I haven't experienced what you are talking about. I have pretty much the opposite and still "go" all day and night, still about 10-12 BMs a day no matter what I eat. The good thing, from my experience is in time, it calms down. I am now 15 months past takedown and can almost sleep all night. So keep asking questions and demanding answers from your doctors. Prayers and good thoughts to you.

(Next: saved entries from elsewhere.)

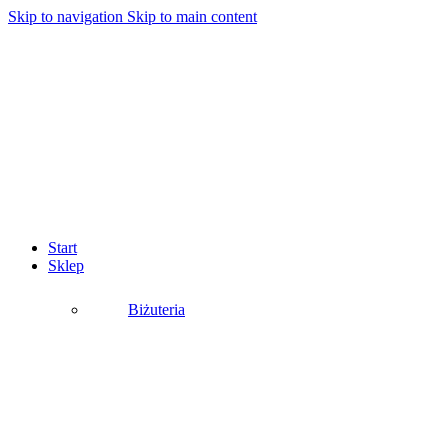
Skip to navigation
Skip to main content
Start
Sklep
Biżuteria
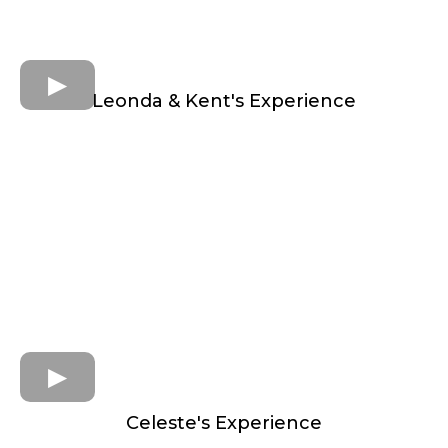
Leonda & Kent's Experience
Celeste's Experience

Cramping pain is fairly common. Mine is quite intense and lasts for a second or 2 before passing.  It generally indicates to me a bathroom break is required, the longer I defer that break the more painful it gets.

 

Maybe you just need more toilet breaks?  twice a day is very low for a jpouch, maybe you are over medicating or holding too long?  If not maybe you would benefit from taking a laxative to encourage you to go more often?

 

A jpouch typically has capacity to hold 300ml (mine is slightly larger than this). It is not a stretchy and flexible as a colon.  When it reaches capacity it will hurt!  The more you eat, the more it fills, the more bathroom breaks you will require.  

 

For most people food passes through largely untouched, especially high residue foods. 300ml isn't a lot of storage space at all (basically a can of cola in capacity)

 

Hth

So terribly sorry, I know how overwhelming it can all be...as you said, it has been a horrible year for you.

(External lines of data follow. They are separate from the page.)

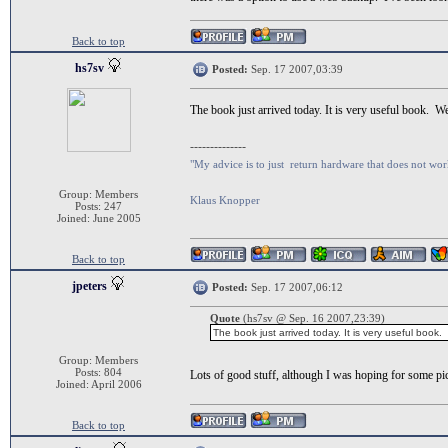
Back to top
hs7sv
Posted:
Sep. 17 2007,03:39
The book just arrived today. It is very useful book. 
--------------
"My advice is to just return hardware that does not wor
Group: Members
Klaus Knopper
Posts: 247
Joined: June 2005
Back to top
jpeters
Posted:
Sep. 17 2007,06:12
Quote
(hs7sv @ Sep. 16 2007,23:39)
The book just arrived today. It is very useful book
Group: Members
Posts: 804
Lots of good stuff, although I was hoping for some pi
Joined: April 2006
Back to top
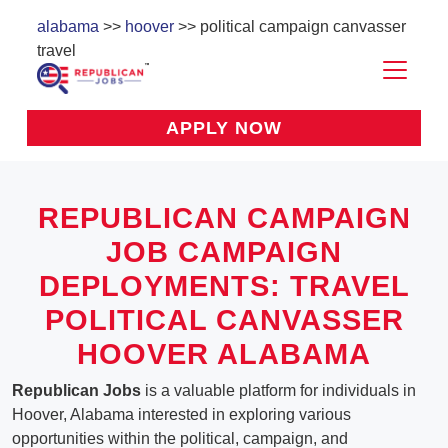
alabama
>>
hoover
>> political campaign canvasser
travel
APPLY NOW
REPUBLICAN CAMPAIGN
JOB CAMPAIGN
DEPLOYMENTS: TRAVEL
POLITICAL CANVASSER
HOOVER ALABAMA
Republican Jobs
is a valuable platform for individuals in
Hoover, Alabama interested in exploring various
opportunities within the political, campaign, and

I get phantom pains in my upper right quadrant...they take my breath away...no diagnosis...1st they thought that I had stones in the common bile duct, then adhesions, now I just accept that they will come, throw me for a loop and then be gone until the next time...mine are not pouch but surgery related...probably due to all of the surgery that I have had (or phantom gallbladder syndrom...apparently it really is a thing.)...either way, I have found a way to accept and live with it (no, I do not like it but what choice do I have...? My students are getting used to me suddenly sucking in my breath, bending double...sweating bullets and then exhaling and being just fine...I explained and they deal with it just like I do)

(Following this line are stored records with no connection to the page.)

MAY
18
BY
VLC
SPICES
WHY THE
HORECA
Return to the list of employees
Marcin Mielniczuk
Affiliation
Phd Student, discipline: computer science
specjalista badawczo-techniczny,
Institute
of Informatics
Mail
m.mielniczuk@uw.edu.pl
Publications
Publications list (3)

As for the women, the scars, the explanations? Don't bother...I spent my life worrying about the wrong things...What would the man think, what will the guy say, what happens if he sees my scars???

Honestly, I wasted 20 yrs worrying about stuff that in the long run, just doesn't matter...no one cares, not really...

It is all about attitude and acceptance...I don't like my scars and my hubby doesn't either but they are part of who I am and he loves all of me, not just the pretty parts...

You might need to mourn the loss of your body image...But once you accept yourself so will everyone else...and if they don't? Then they are not worth it.

Sharon

It's been awhile since I have been on forum. I have had my J pouch since 2011. I had to have surgery in July to remove scar tissue. According to my doctor I was a "mess"! (I tried telling her that)! Now, I suffered an obstruction earlier this month but made it through with no surgery!! Whew!! My issue is that I have the sudden pains and also have the irritable bottom that will not heal. My doctors answer is always the same, it will get better with time!! How much time?  

Does anyone have any suggestions? I have used everything that has always worked for me in the past. It doesn't matter what I eat. I am miserable!!